At videoranch.com, you can get everything Nez, from his solo works (including obscure tracks of him playing with other bands that you can only get on his site) to films like “Repo Man” “Tapeheads” and “Elephant Parts” (which won the first Grammy Award for Video of the Year), as well as “Television Parts,” the short-lived NBC series that ignited the careers of Jerry Seinfeld, Garry Shandling, Whoopi Goldberg and Jay Leno.
“The Monkees, of course, were a second or third step along my development,” Nesmith said. “It came out of the theatre and live music and folk singing and troubadour stuff. Jumping into the giant media pool was unusual. I wasn’t asked to do anything much except to show up and do the work.”
Nesmith’s next steps landed him on the ground floor of the country-rock movement and the music video industry, but he doesn’t label himself a pioneer.
“The First National Band was innovative, and we were all searching new territory,” he explained, recalling that there was no genre called country rock at the time. “People kept asking me, are you a country act? You have a pedal steel player in your band; what does this mean?”
Some people assumed Nesmith wished he would’ve been a country singer instead of being on television.
“I don’t think people really understood how deeply I was mining the vein of country blues,” Nesmith said. “It was coming from someone who had become a pop figure off of The Monkees. People would laugh at us. They didn’t appreciate the idea of country and rock and roll music coming together. It was a heroic effort, and I enjoyed it.”
Nesmith credited The Eagles with taking the country-rock formula and hitting it out of the park.
“They got a lot closer to finding where that country sensibility moved into the mainstream more than I did,” he said.
Clearly, Nesmith is not one to live in the past. “I’m going to go back out and perform again. I’m looking forward to that. I don’t quite know how to do it yet. But I think I’m going to do a one-man show,” Nesmith said. “The only thing of real interest to me is what’s happening now. I love discovery, and I love seeing things slowly coming to light.”
Tork is having a blast playing in Shoe Suede Blues, a blues-rock and pop band that features straight blues, material by Albert King, Muddy Waters, Junior Wells and boogie woogie — the music that his mother played on her old 78s.
“I can’t not dance to that stuff when I hear it,” Tork says with the excitement of a boy who’s received a new toy.
Dolenz went on to write, produce and direct in television and onstage. He was asked by Frank Zappa to join the Mothers of Invention after The Monkees, but he couldn’t get out of his recording contract. Dolenz purchased the rights to “Bugsy Malone,” which ran on London’s West End that featured a then-12-year-old Catherine Zeta-Jones.
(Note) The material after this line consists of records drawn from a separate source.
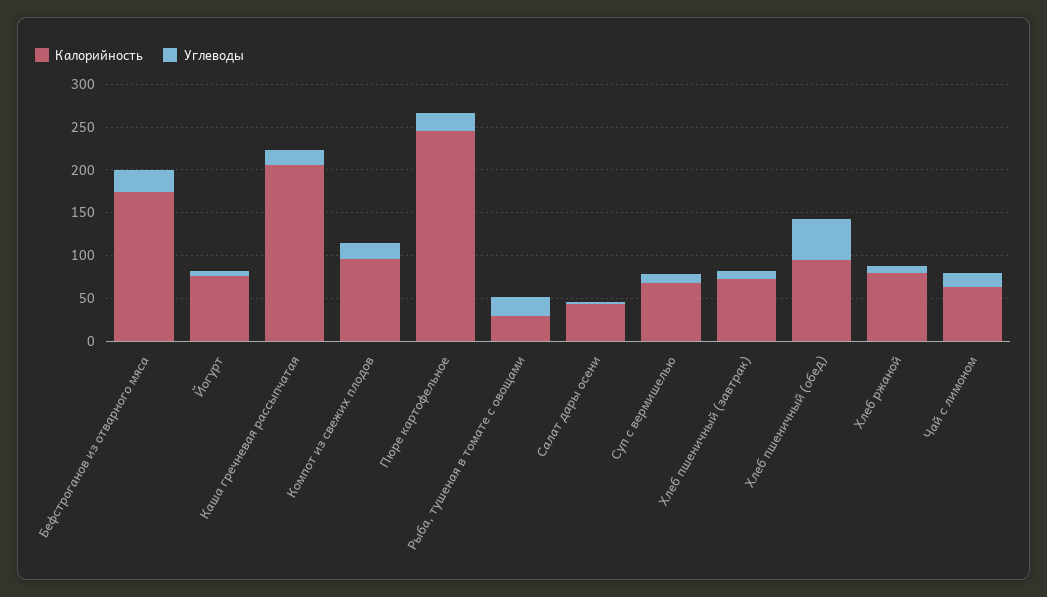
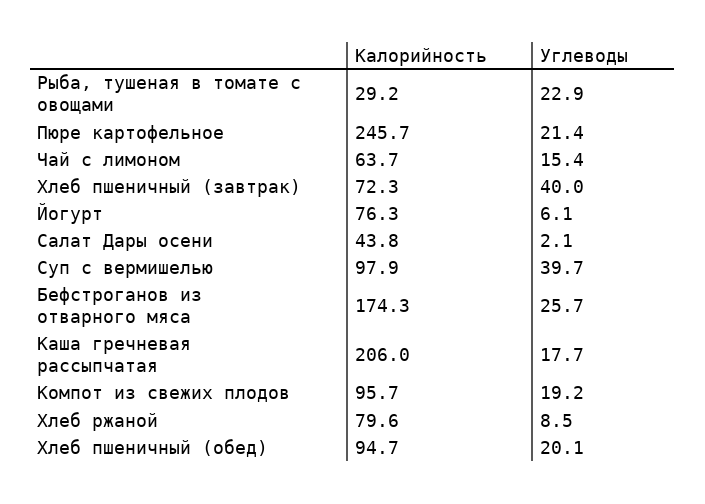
Калорийность, Суп с вермишелью: 70 -> 97.9
Углеводы, Суп с вермишелью: 10 -> 39.7
Углеводы, Хлеб пшеничный (завтрак): 10 -> 40
Углеводы, Хлеб пшеничный (обед): 50 -> 20.1

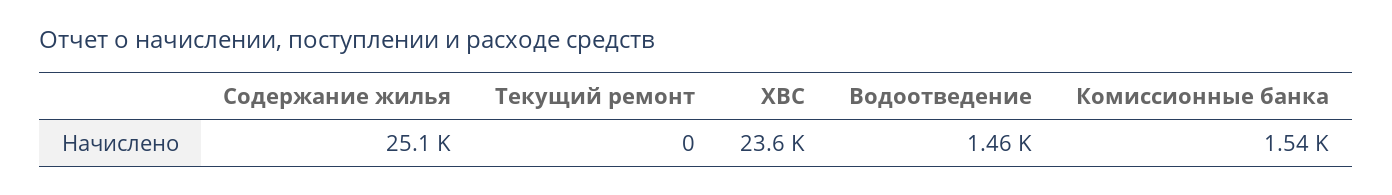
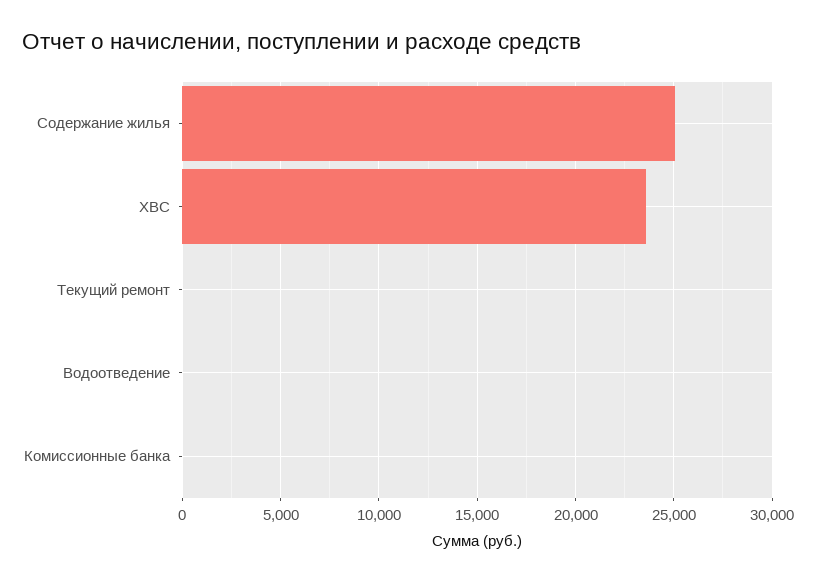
Водоотведение: 1460 -> 0
Комиссионные банка: 1540 -> 0

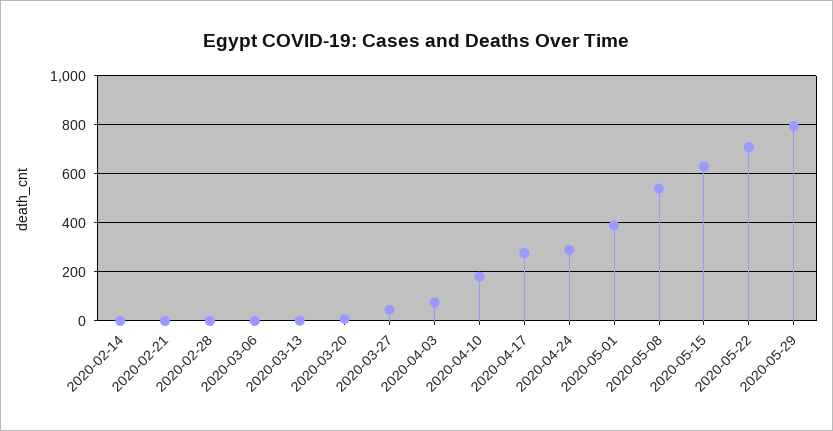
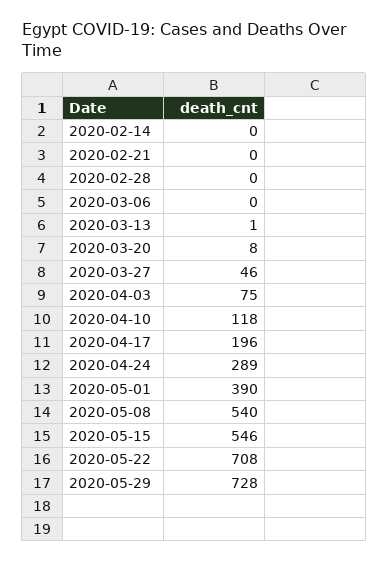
2020-04-10: 175 -> 118
2020-04-17: 275 -> 196
2020-05-15: 625 -> 546
2020-05-29: 800 -> 728

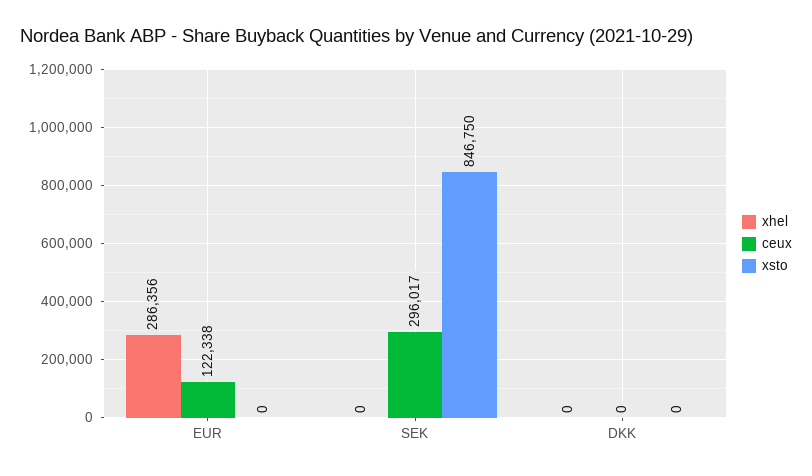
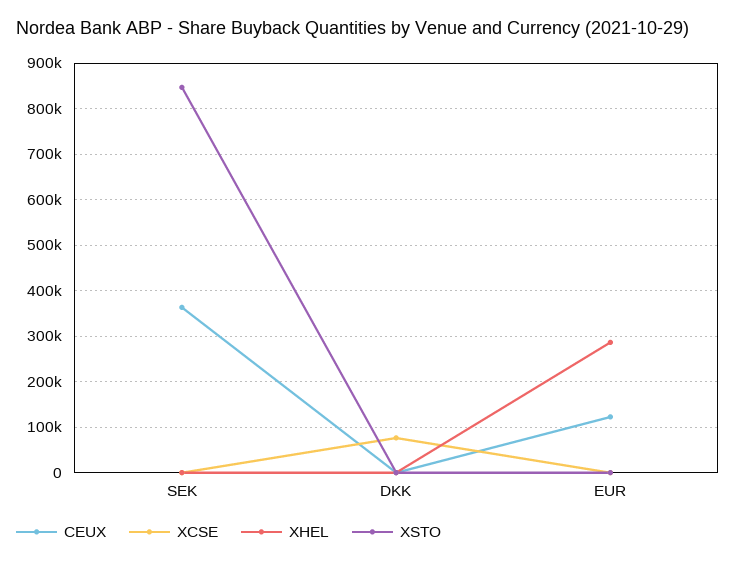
ceux, SEK: 296017 -> 360000
XCSE, SEK: none -> 0
XCSE, DKK: none -> 80000
XCSE, EUR: none -> 0

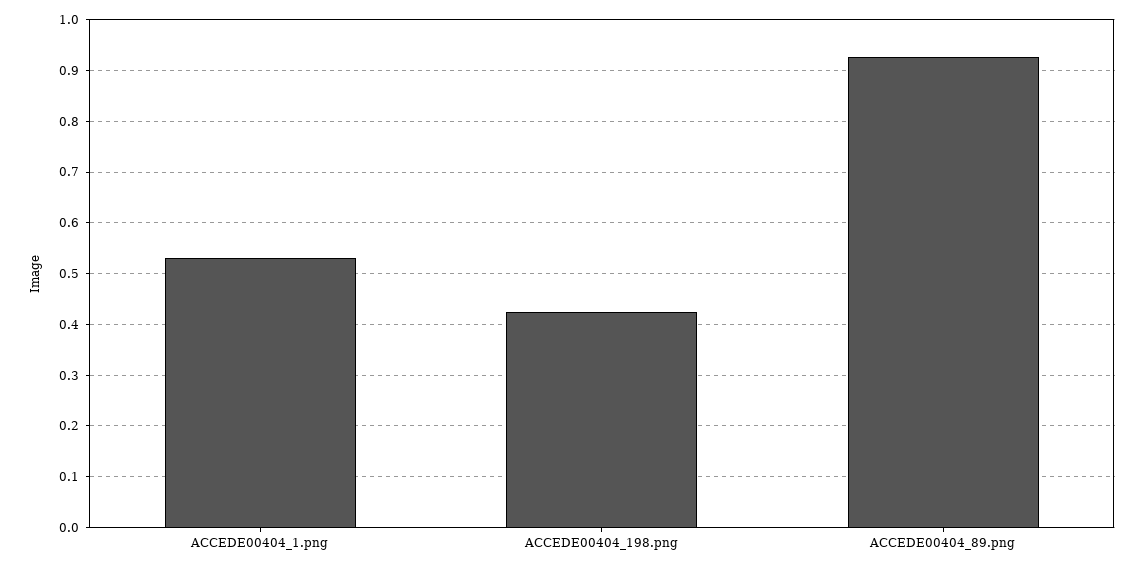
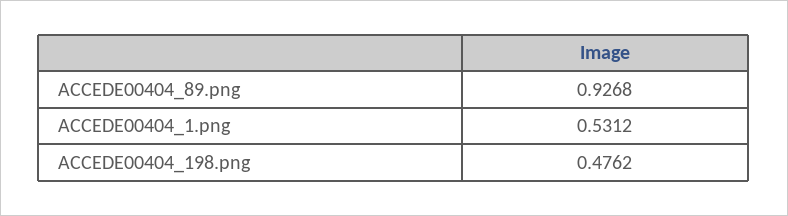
ACCEDE00404_198.png: 0.42 -> 0.4762

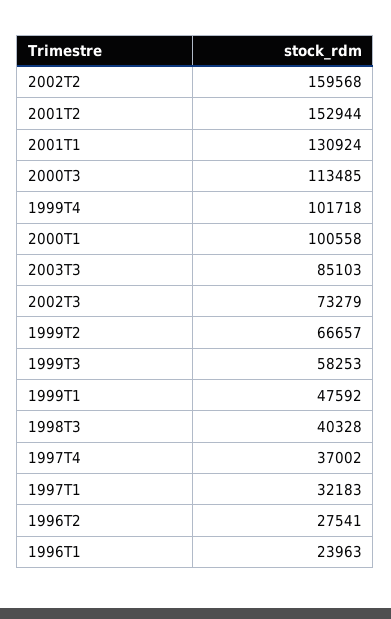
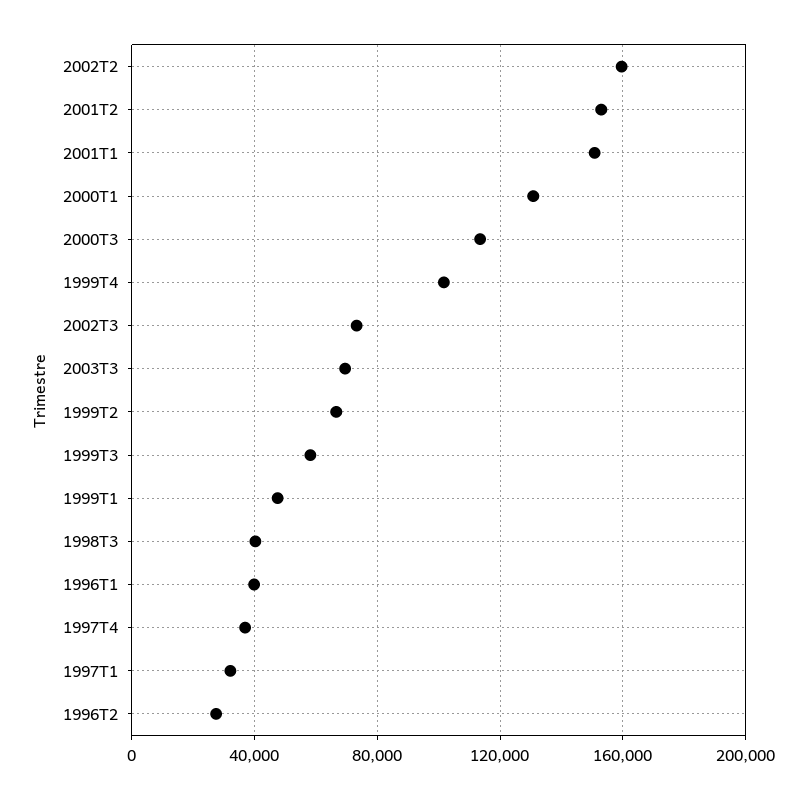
2001T1: 130924 -> 150000
2000T1: 100558 -> 130000
2003T3: 85103 -> 70000
1996T1: 23963 -> 40000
These days, Dolenz’ heart belongs to Broadway. After training with vocal coach Eric Vetro, he won the part of Zozer, the villain in the Elton John-Tim Rice musical hit “Aida.” Musically, Dolenz has come full circle with his latest album. “King For A Day” features his favorite songs written by Carole King and Gerry Goffin songs, who also wrote “Pleasant Valley Sunday” and “Sometime in the Morning” for The Monkees, the latter of which gets a contemporary treatment on the disc.
As for every girl’s dream, Jones lives each day to the fullest. He’s a singer, a dancer and Broadway performer. Davy was up at 6 a.m. the day we talked and rode horses all day. And, he runs much deeper than the character he portrayed in The Monkees.
“I will not let anything interfere with my personal responsibilities ever again in my life,” he said.
Jones also spoke fondly of his daughters, his fans and his fellow bandmates.
“Without Micky and Peter, this show would not have been possible. I adore and have tremendous respect for them,” Jones said.
He also expressed performers’ need to stay grounded. “What you do on the stage has absolutely nothing to do with what you do when you get off. Where’s the reality in your life?” Jones said.
Most recently, Jones set sail the high seas for the “Where The Action Is” cruise with Paul Revere and the Raiders from Jan. 21-28, 2012.